Task instructions
Answer these questions from the forum thread on "Bay vs. Bey" below.
(a) According to coss, what should be used together with Bay in a formal letter?
(b) Which word does Black4blue give as the form of bay used for females?
(c) What two forms does Rallino give for someone named Ahmet Yılmaz?

# Bay vs. Bey



## wordofdamocles

Hello.. I need some clarification on the matter "bay" and "bey". I know that bay is an older word for "sir" and that it goes before the name, eg. Bay Ahmet. From the other hand "Ahmet Bey" is also right? So, can I use both as equally correct expressions? 
(a friend told me that "bay" is only used for non-Turkish names, like "Bay James". Is this true?)


----------



## coss

Hello..When you're speaking, you should use Ahmet Bey.. Bay Ahmet is not common. If you're writing a formal letter, you can use Bay with name and family name together. Like Mr. John Brown, like Bay Ahmet Tekin..
Yes it is true that in the past, Bay+name was used for the non-Turkish names, but I don't hear it much nowadays.


----------



## Black4blue

No it'n not true. As I know *bay* and *bayan* (for females) is the same as *Mr.* and *Mrs.* . I guess they are borrowed from another language but I don't know which one. *Bey* and *Hanım* are older languages in Turkish.
So you can say _Ahmet Bey_, but I'm not sure about _Bay Ahmet_; because *Bay* normally takes surnames like _English *Mr*_.

Yeah, I need more clarification too


----------



## wordofdamocles

thank you both very much. I think it is clearer, but let us indeed wait for more clarifications if anyone else knows more about it


----------



## Rallino

*Bay* and *Bayan*, as mentioned above, can only be used with surnames. So if someone's name is _Ahmet Yılmaz_, you can say:

*Ahmet Bey*
or
*Bay Yılmaz*

Notice that their initial letters are capital and that in the latter case, it comes before the name.

Source material

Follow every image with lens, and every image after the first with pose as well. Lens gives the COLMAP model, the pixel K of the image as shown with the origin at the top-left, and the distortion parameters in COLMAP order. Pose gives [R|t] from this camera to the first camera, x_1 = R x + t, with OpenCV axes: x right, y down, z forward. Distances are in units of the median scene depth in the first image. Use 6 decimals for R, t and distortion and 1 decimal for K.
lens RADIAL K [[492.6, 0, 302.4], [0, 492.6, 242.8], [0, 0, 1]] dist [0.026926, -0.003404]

* * *

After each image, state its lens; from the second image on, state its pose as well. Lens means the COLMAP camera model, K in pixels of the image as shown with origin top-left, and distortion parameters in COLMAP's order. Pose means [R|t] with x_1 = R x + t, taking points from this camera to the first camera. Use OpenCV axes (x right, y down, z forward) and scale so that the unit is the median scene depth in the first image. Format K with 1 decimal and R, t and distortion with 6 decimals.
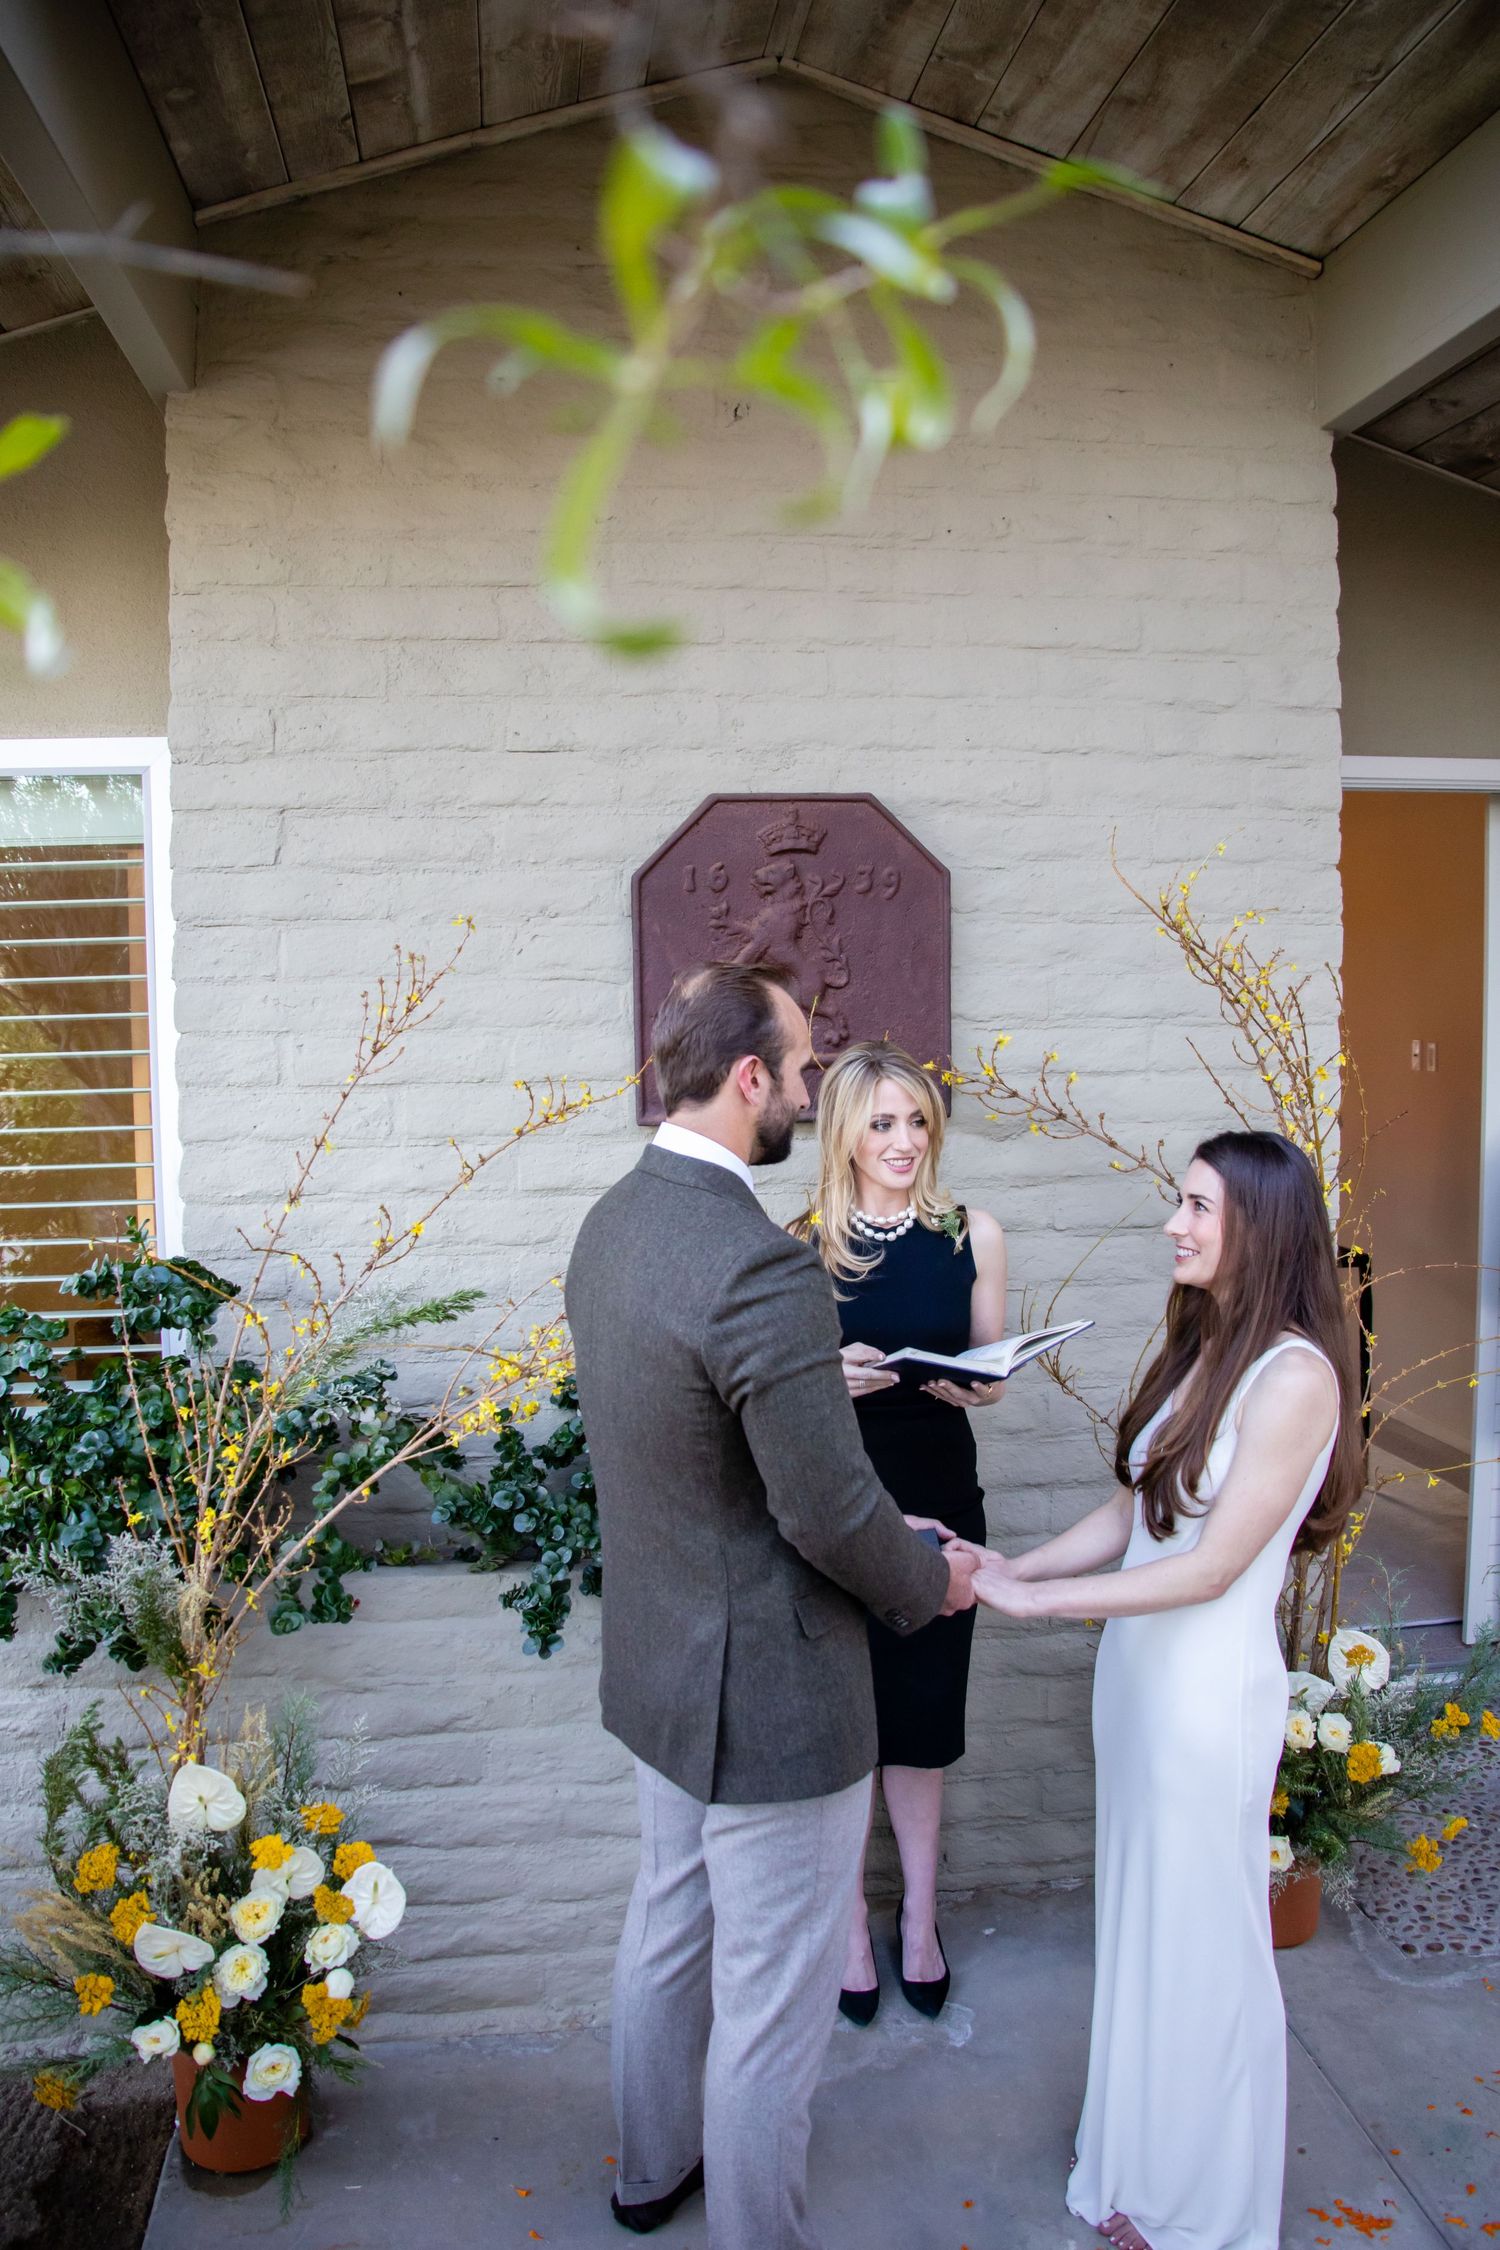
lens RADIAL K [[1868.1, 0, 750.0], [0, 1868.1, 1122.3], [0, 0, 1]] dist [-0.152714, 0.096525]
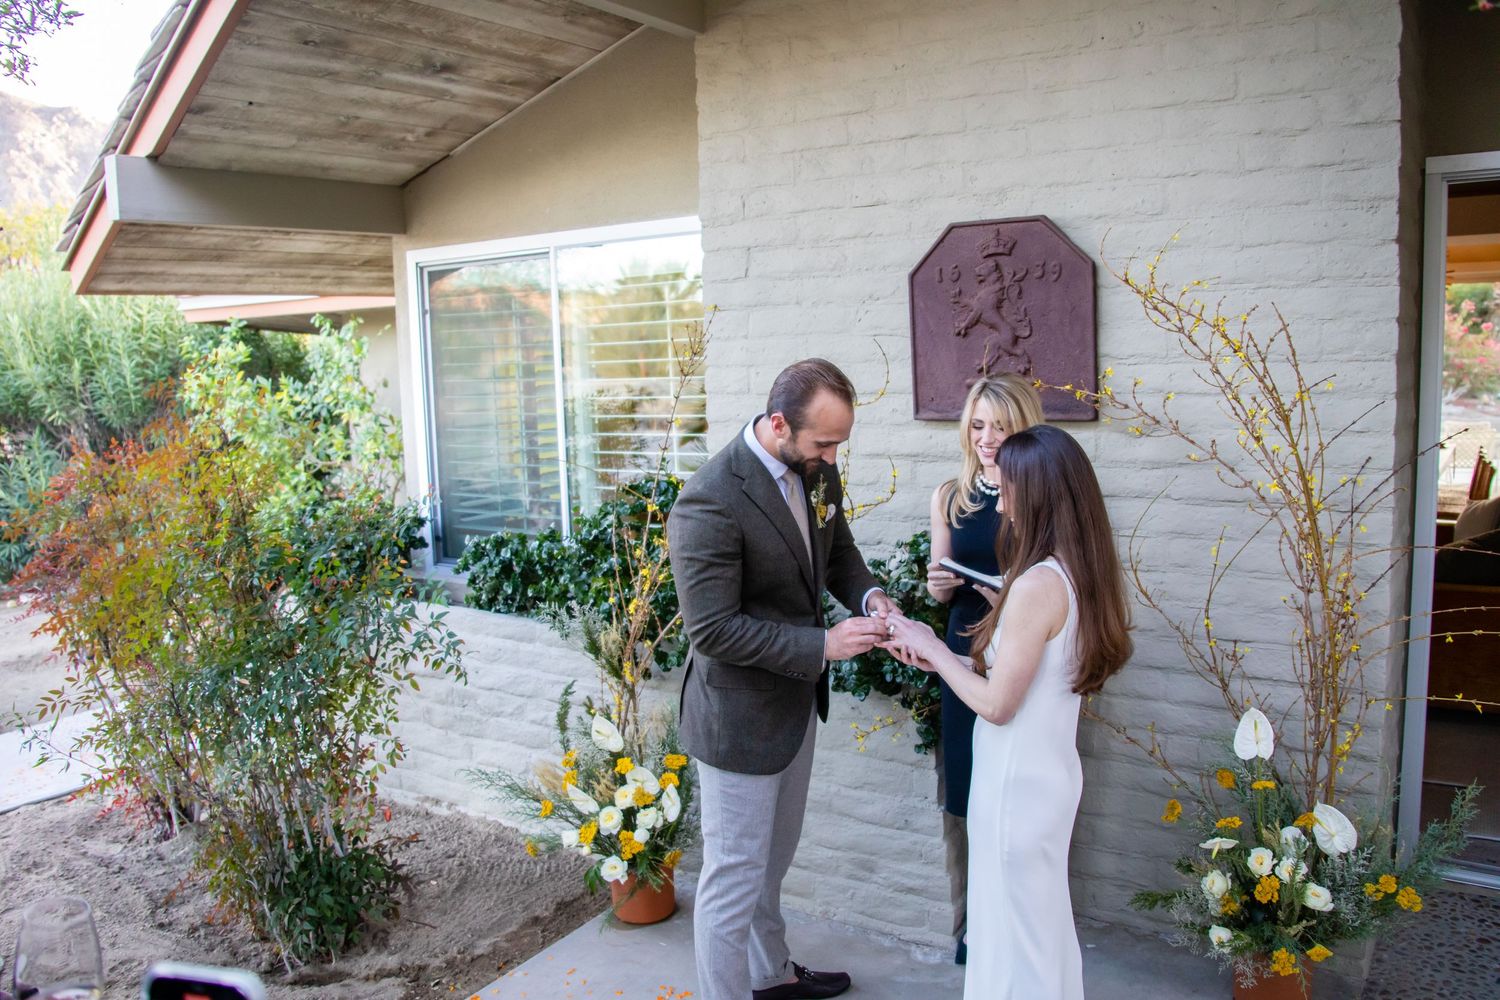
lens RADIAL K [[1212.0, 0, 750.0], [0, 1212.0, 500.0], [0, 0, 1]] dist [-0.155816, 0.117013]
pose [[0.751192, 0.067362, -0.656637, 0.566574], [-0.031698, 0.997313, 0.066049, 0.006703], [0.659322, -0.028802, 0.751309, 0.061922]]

Written response
(a) The name and the family name together, as in Bay Ahmet Tekin.
(b) Bayan.
(c) Ahmet Bey and Bay Yılmaz.